### [GIVEN PASSAGE]
>>>>>

In the following description, the electronic device 100 that reflects gene expression information of a drug, performs high accuracy prediction of DDIs through model interpretability of DDIs, and predicts potential DDIs even for new drugs not used in training will be described in detail.



FIG. 2 is a block diagram illustrating a configuration of an electronic device according to an embodiment of the present disclosure. The electronic device 100, which is an apparatus for predicting a drug-drug interactions according to an embodiment of the present disclosure, includes an input device 110, a communicator 120, a display 130, a memory 140, and a processor 150.


The input device 110 generates input data in response to a user input of the electronic device 100. The input device 110 includes at least one input means. The input device 110 includes at least one input means. The input device 110 may include a key board, a key pad, a dome switch, a touch panel, a touch key, a mouse, a menu button, and the like.


The communicator 120 communicates with an external device (not shown), for example, a server that provides information necessary to predict information on drug-drug interactions that appear when two or more drugs are co-administered, such as drug structures information or drug properties information. To this end, the communicator 120 may perform communication such as 5th generation communication (5G), long term evolution-advanced (LTE-A), long term evolution (LTE), wireless fidelity (Wi-Fi).


The display 130 displays display data according to an operation of the electronic device 100. The display 130 includes a liquid crystal display (LCD), a light emitting diode (LED) display, an organic light emitting diode (OLED) display, a micro electro mechanical systems (MEMS) display, and an electronic paper display. The display 130 may be combined to the input device 110 and may be implemented as a touch screen.


The memory 140 stores operation programs of the electronic device 100. The memory 140 includes a non-volatile attribute storage capable of storing data (information) regardless of whether or not power is provided, and a volatile attribute memory in which data to be processed by the processor 150 is loaded and data cannot be stored unless power is supplied. The storage includes a flash memory, a hard-disc drive (HDD), a solid-state drive (SSD), a read only memory (ROM), and the like, and the memory includes a buffer, a random access memory (RAM), and the like.


The memory 140 may store drug structures information and drug properties information, or may store gene expression information of a drug identified by the processor 150. In addition, the memory 140 may store information on a first model learned to calculate the gene expression information according to the drug structures information and drug properties information, and information on a second model learned to calculate information on drug-drug interactions that appears when two or more drugs are administered according to the gene expression information.

<<<<<

Dataset items:
>>>>>

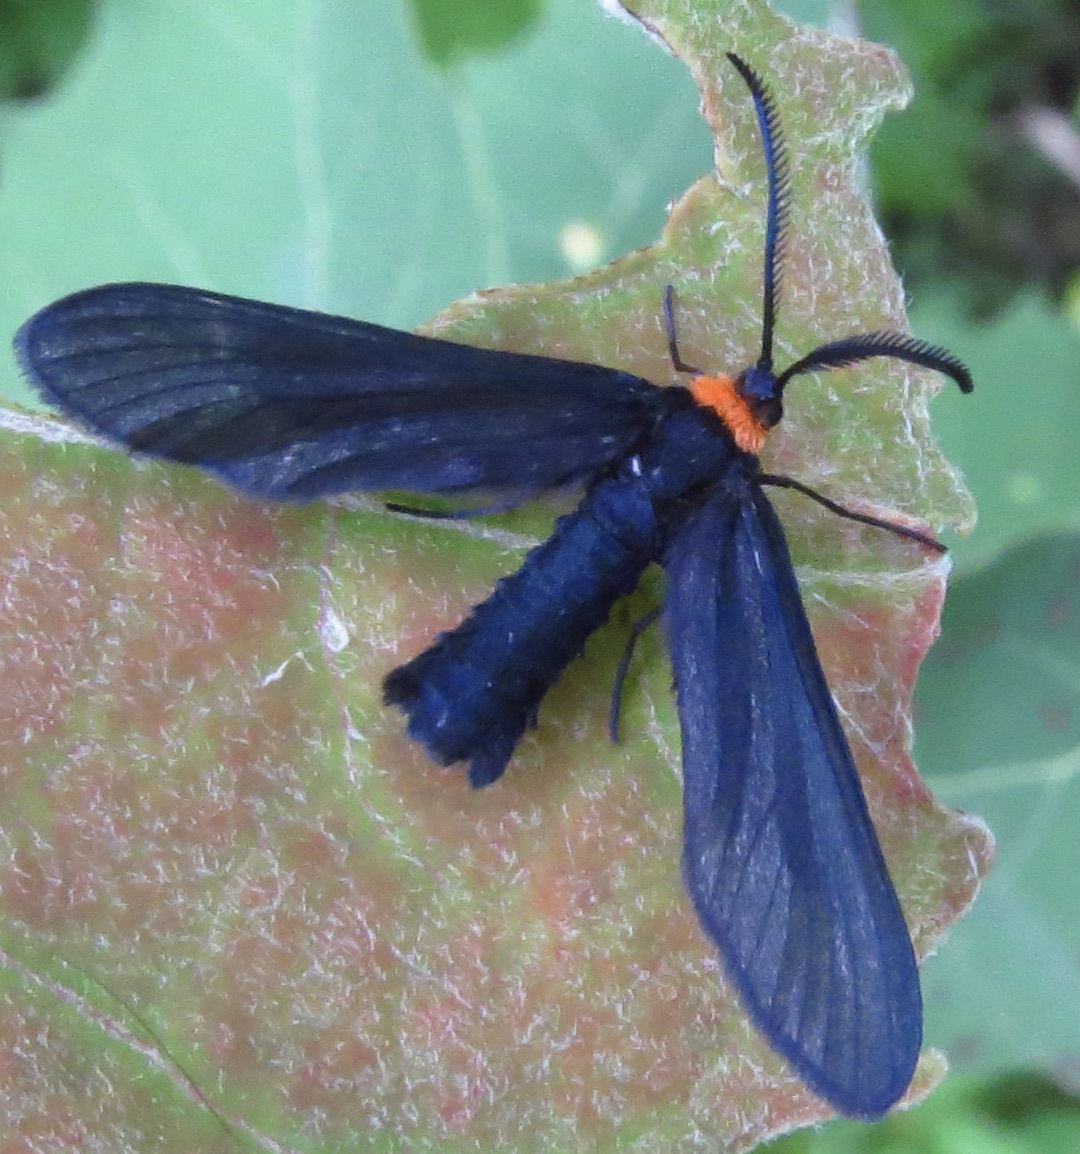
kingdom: Animalia
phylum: Arthropoda
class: Insecta
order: Lepidoptera
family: Zygaenidae
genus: Harrisina
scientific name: Harrisina americana
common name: Grapeleaf skeletonizer moth
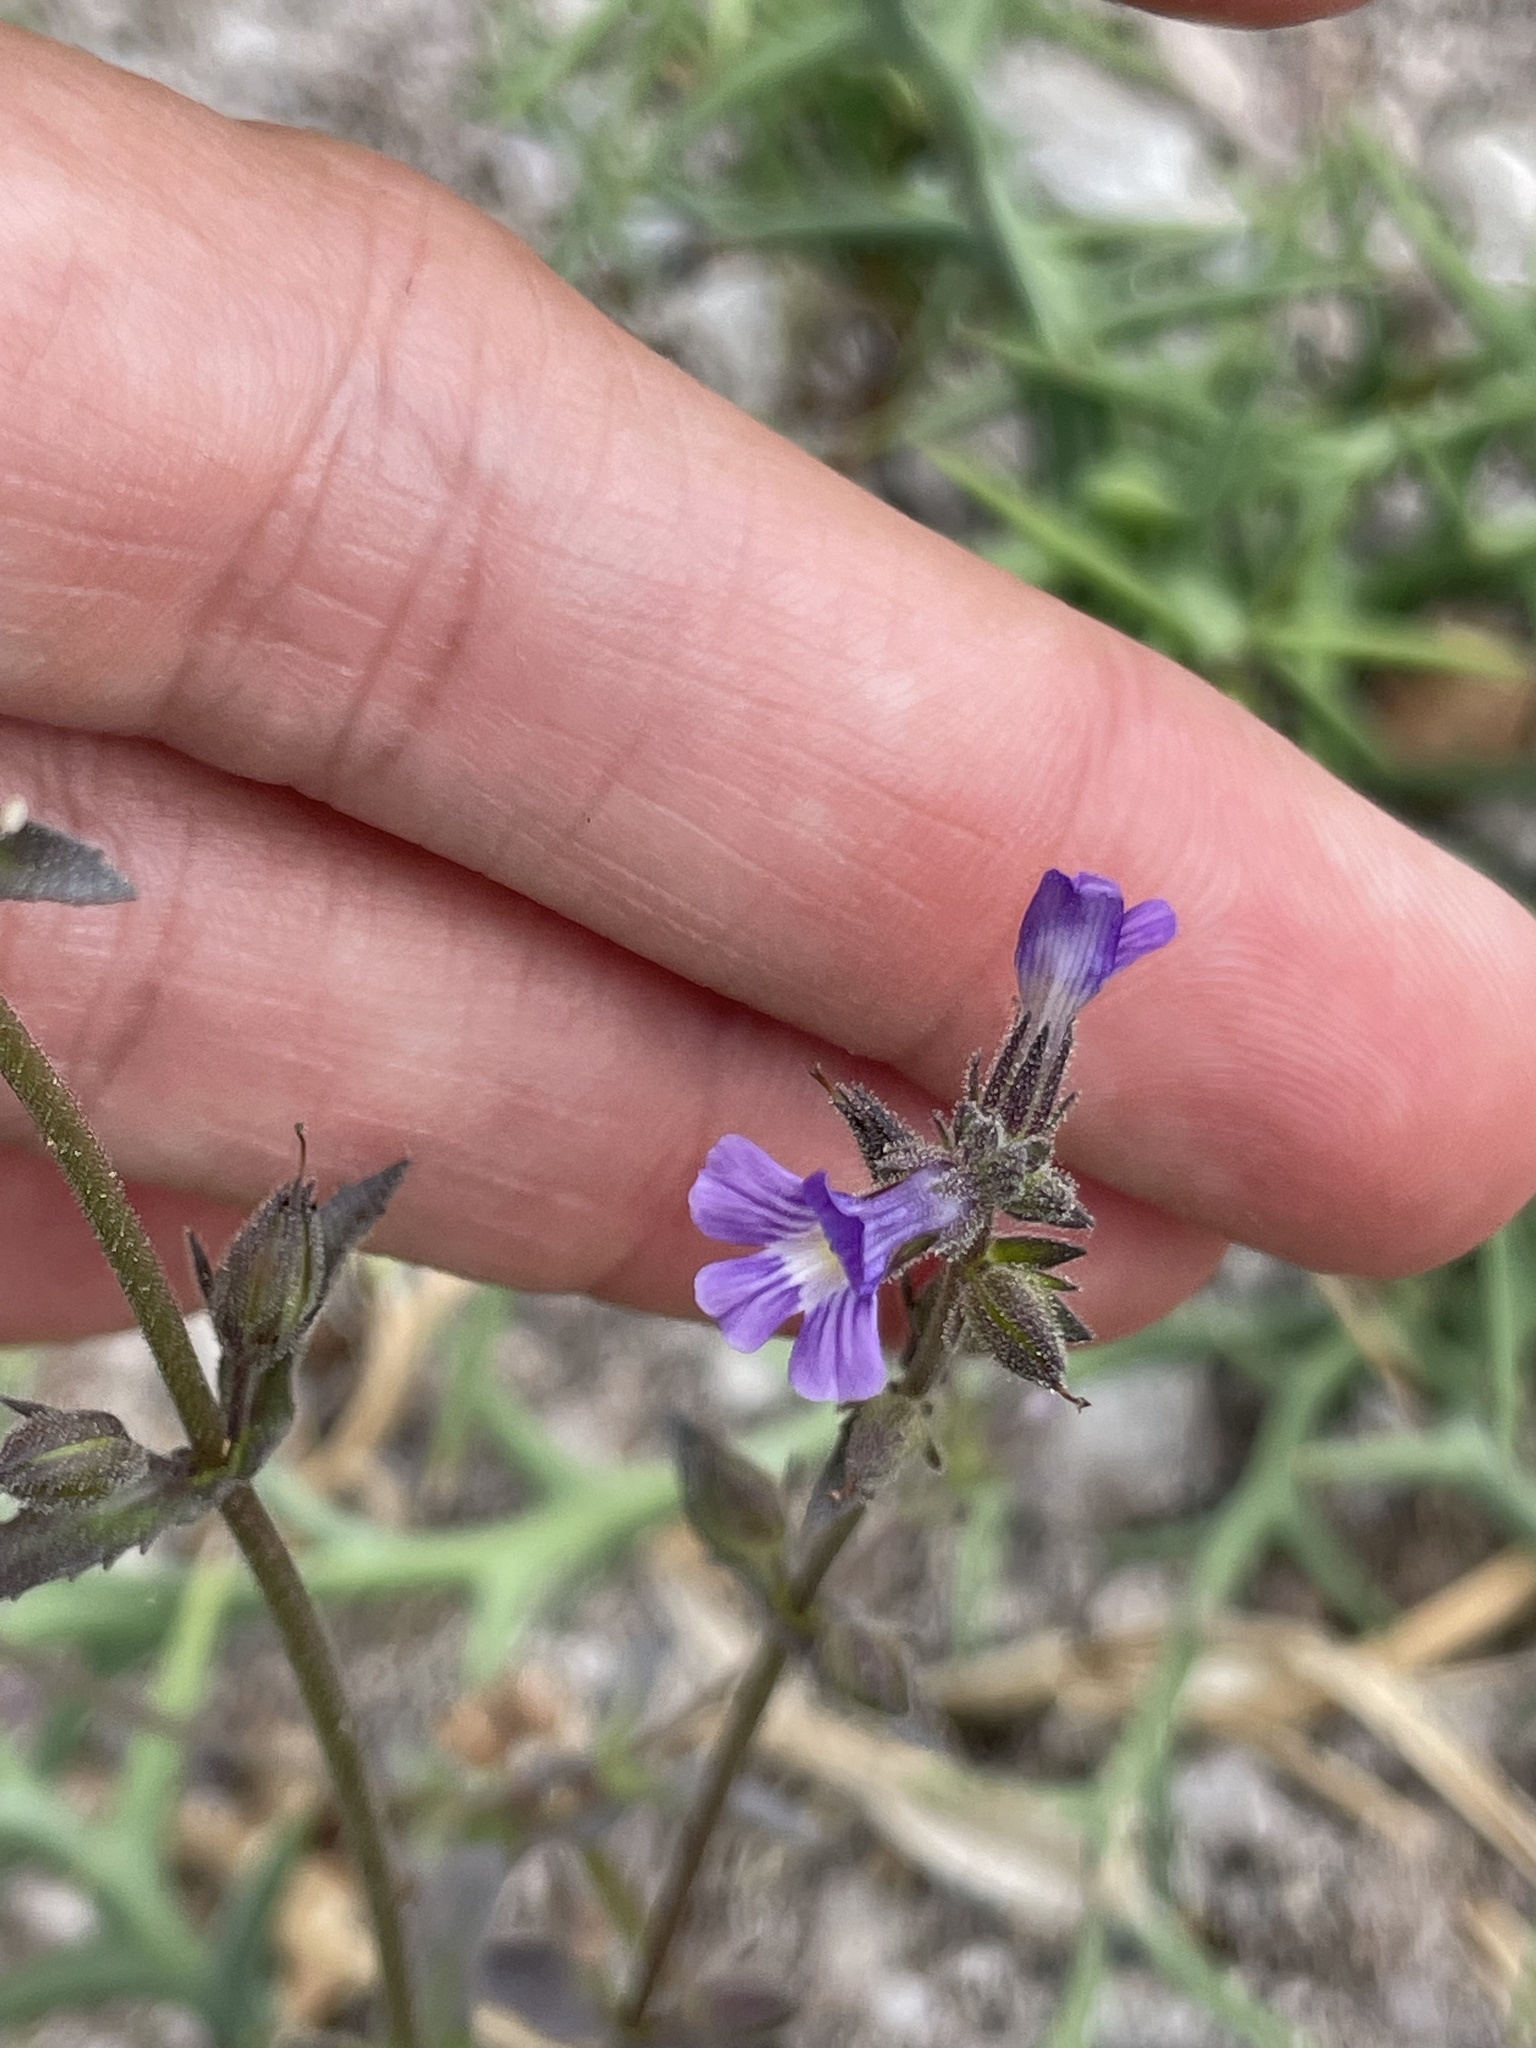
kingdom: Plantae
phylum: Tracheophyta
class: Magnoliopsida
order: Lamiales
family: Plantaginaceae
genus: Stemodia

<<<<<

### [WHAT NEEDS TO BE DONE]
Answer these questions using the patent passage:
1. Which five components make up the electronic device 100?
2. What may the display 130 be combined with so that it can be implemented as a touch screen?
3. What is the second model stored in the memory 140 learned to calculate?
Use only the patent passage to answer.

### [EXERCISE RESPONSE]
1. An input device 110, a communicator 120, a display 130, a memory 140, and a processor 150.
2. The input device 110.
3. Information on drug-drug interactions that appear when two or more drugs are administered, according to the gene expression information.